TODAY’S STUDY: EUROPE’S BIG WIND
Wind in power; 2014 European statistics
February 2015 (European Wind Energy Association)
2014 annual installations
• 11,791.4 MW of wind power capacity (worth between €13.1bn and €18.7bn) was installed in the EU during 2014, an increase of 3.8% compared to 2013 annual installations. • Wind power is the generating technology with the highest rate for new installations in 2014, accounting for 43.7% of total 2014 power capacity installations, 12 percentage points higher than during the previous year. • Renewable power installations accounted for 79.1% of new installations during 2014: 21.3 GW of a total 26.9 GW of new power capacity, up from 72% the previous year.
Trends and cumulative installations
•There is now 128.8 GW of installed wind power capacity in the EU: approximately 120.6 GW onshore and just over 8 GW offshore.
• The EU total installed power capacity increased by 14.8 GW net in 2014 to 910.1 GW, with wind power increasing by 11.4 GW net and reaching a share of total installed generation capacity of 14.1%.
• Since 2000, 29.4% of new capacity installed has been wind power, 56.2% renewables and 91.1% renewables and gas combined.
• The EU power sector continues its move away from fuel oil and coal with both technologies continuing to decommission more than they install.
Wind power installations
• Annual installations of wind power have increased over the last 14 years, from 3.2 GW in 2000, to 11.8 GW in 2014 at a compound annual growth rate (CAGR) of 9.8%.
• A total of 128.8 GW is now installed in the European Union, an increase in installed cumulative capacity of 9.7% compared to the previous year.
• Germany remains the EU country with the largest installed capacity followed by Spain, the UK and France. There are 15 EU countries with gigawatt-level wind power capacities installed, including two relatively new EU countries (Poland and Romania), and eight EU countries each have more than 4 GW of installed capacity.

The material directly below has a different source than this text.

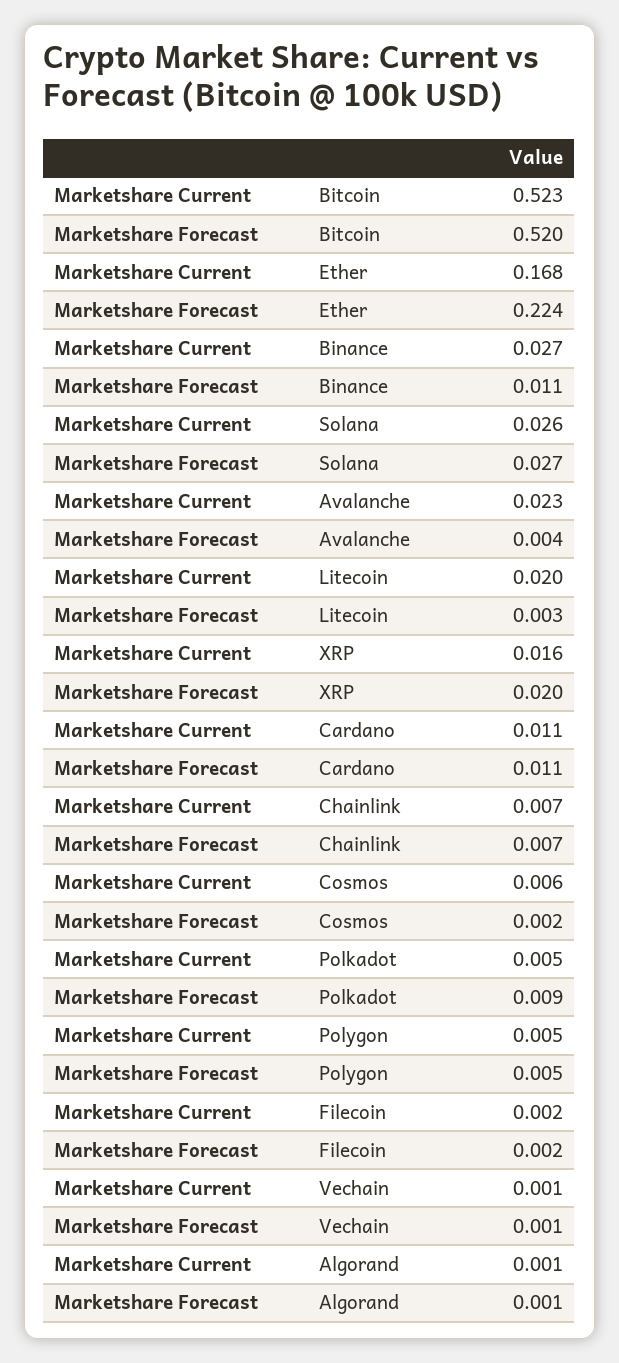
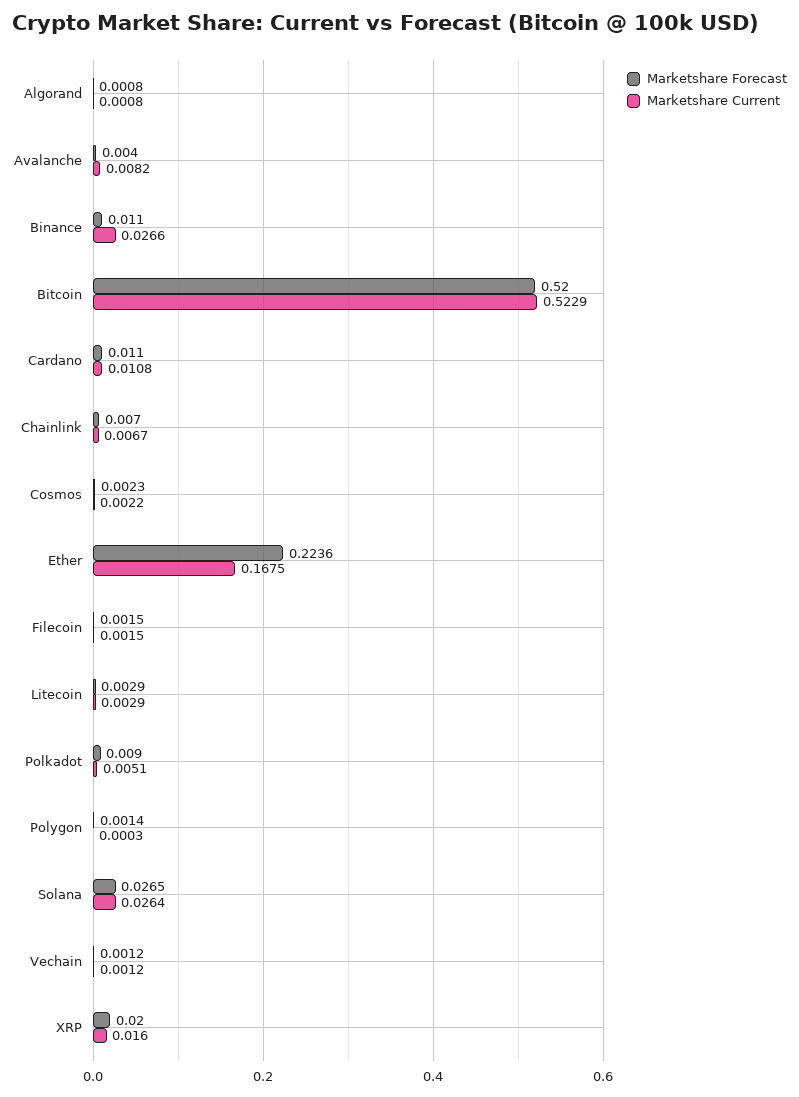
Marketshare Current, Avalanche: 0.023 -> 0.0082
Marketshare Current, Litecoin: 0.02 -> 0.0029
Marketshare Current, Cosmos: 0.006 -> 0.0022
Marketshare Current, Polygon: 0.005 -> 0.0003
Marketshare Forecast, Polygon: 0.005 -> 0.0014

• 59.5% of all new installations in 2014 were in just two countries (Germany and the UK), an increased concentration compared to 2013 (46% of total installations). 77.2% of all new installations were concentrated in the top four countries (Germany, the UK, Sweden and France).
• 2014 shows the negative impact of market, regulatory and political uncertainty sweeping across Europe. Destabilised legislative frameworks for wind energy are undermining investments.
• A number of previously large markets such as Denmark, Spain and Italy saw their rates of wind energy installations decrease significantly in 2014, by 90.4%, 84.3% and 75.4% respectively.
• Offshore wind saw almost 1.5 GW installed in 2014, 5.3% less than 2013. • The wind power capacity installed by the end of 2014 would, in a normal wind year, produce 284 TWh of electricity, enough to cover 10.2% (of which 1% from offshore wind) of the EU’s electricity consumption – up from 8% the year before.